BEGIN

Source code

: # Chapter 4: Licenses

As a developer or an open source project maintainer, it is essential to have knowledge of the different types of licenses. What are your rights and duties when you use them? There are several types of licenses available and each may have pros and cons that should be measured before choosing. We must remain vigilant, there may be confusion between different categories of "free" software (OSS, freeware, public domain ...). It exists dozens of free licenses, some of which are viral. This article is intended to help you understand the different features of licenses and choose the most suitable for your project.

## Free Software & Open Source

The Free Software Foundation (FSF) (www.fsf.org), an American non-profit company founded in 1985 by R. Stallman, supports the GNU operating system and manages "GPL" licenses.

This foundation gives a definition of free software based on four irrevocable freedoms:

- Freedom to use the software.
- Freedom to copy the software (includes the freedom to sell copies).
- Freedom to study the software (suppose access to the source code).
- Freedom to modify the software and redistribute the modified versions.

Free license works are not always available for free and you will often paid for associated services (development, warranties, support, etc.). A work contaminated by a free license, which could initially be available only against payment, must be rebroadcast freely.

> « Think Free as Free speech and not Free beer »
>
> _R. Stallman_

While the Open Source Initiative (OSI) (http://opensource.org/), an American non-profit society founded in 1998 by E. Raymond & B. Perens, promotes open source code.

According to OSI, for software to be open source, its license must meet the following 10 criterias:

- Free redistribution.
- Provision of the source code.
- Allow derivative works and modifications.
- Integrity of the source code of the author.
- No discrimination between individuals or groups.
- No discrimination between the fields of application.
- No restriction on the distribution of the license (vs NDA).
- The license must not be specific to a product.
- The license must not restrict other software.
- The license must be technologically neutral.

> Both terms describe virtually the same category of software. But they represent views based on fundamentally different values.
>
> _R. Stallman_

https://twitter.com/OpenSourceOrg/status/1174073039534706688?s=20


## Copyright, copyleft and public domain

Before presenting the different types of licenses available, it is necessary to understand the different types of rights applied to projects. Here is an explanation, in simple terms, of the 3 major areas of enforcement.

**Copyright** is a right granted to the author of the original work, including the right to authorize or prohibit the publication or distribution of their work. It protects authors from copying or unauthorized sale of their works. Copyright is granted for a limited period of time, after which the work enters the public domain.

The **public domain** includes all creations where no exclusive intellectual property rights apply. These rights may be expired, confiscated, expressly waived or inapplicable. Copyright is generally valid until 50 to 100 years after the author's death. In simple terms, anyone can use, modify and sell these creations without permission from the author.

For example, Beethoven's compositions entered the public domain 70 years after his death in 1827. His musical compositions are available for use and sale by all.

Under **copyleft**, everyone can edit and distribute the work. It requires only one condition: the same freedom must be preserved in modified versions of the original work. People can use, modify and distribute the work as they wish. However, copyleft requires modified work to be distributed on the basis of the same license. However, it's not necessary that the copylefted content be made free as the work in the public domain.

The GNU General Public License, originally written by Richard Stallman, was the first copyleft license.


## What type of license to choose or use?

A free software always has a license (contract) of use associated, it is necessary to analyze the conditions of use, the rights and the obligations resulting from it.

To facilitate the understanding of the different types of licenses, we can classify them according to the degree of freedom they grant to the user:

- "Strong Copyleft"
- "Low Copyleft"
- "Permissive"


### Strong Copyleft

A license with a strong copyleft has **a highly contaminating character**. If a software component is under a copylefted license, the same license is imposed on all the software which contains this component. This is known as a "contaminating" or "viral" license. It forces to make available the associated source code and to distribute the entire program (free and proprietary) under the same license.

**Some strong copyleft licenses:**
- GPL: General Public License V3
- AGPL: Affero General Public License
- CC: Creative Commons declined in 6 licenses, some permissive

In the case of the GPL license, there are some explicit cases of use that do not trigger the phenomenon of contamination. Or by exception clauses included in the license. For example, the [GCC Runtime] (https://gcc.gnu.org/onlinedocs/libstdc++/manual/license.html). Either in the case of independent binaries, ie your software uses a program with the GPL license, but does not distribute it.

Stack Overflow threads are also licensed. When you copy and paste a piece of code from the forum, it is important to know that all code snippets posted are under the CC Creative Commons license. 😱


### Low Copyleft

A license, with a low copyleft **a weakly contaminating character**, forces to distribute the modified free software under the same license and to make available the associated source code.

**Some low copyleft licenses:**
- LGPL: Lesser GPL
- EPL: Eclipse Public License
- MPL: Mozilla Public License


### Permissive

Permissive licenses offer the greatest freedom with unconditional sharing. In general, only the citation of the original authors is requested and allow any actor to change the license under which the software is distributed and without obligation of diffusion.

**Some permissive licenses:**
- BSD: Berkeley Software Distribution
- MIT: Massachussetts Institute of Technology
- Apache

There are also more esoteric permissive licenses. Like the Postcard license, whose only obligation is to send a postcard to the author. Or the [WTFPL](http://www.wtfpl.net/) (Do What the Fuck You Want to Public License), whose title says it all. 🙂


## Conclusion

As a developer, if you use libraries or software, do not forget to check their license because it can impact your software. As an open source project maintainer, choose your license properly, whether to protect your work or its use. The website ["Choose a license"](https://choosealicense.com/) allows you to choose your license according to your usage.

END
BEGIN

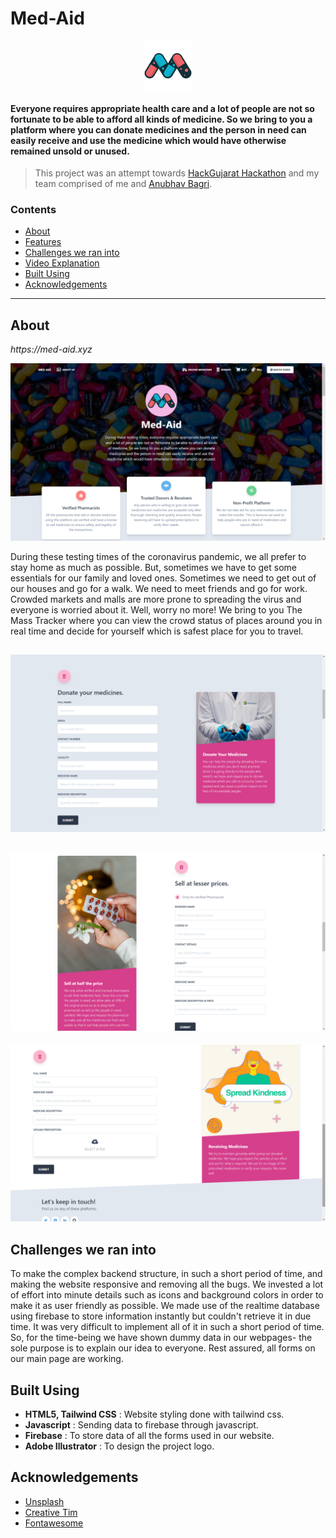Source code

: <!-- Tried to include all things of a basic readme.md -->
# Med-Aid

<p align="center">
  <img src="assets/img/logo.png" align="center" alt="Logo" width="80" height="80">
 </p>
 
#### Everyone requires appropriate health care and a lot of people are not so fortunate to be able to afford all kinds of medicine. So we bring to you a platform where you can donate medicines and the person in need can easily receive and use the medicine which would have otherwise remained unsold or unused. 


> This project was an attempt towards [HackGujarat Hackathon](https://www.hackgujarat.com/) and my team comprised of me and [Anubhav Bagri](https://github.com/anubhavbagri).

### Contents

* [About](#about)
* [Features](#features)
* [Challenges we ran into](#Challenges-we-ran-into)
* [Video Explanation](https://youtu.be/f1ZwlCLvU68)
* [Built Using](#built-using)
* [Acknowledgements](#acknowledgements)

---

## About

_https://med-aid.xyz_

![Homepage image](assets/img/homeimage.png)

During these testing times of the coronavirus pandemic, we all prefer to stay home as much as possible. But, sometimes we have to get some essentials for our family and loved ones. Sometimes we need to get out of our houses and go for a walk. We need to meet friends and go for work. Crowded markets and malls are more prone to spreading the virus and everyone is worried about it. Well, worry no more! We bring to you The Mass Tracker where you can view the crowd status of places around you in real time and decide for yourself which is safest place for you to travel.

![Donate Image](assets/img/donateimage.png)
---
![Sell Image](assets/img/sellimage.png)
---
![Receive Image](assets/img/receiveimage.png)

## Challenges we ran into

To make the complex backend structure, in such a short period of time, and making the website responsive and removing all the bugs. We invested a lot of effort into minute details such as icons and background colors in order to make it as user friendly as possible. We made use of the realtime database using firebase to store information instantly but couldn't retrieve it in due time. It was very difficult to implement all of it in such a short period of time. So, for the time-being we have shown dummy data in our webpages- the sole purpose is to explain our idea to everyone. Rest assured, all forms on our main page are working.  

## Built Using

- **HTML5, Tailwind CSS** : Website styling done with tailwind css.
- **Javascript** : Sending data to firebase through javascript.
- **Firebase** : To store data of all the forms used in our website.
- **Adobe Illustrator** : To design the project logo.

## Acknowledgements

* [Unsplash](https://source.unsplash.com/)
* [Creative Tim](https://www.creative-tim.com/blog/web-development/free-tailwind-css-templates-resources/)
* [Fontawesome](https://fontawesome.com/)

END

- [PROBLEM STATEMENT]: Return, word for word, the lines of the data above from the line with "- BSD: Berkeley Software Distribution" through the line with "As a developer, if", inclusive.

- [RESPONSE TO THE EXERCISE]:
- BSD: Berkeley Software Distribution
- MIT: Massachussetts Institute of Technology
- Apache

There are also more esoteric permissive licenses. Like the Postcard license, whose only obligation is to send a postcard to the author. Or the [WTFPL](http://www.wtfpl.net/) (Do What the Fuck You Want to Public License), whose title says it all. 🙂


## Conclusion

As a developer, if you use libraries or software, do not forget to check their license because it can impact your software. As an open source project maintainer, choose your license properly, whether to protect your work or its use. The website ["Choose a license"](https://choosealicense.com/) allows you to choose your license according to your usage.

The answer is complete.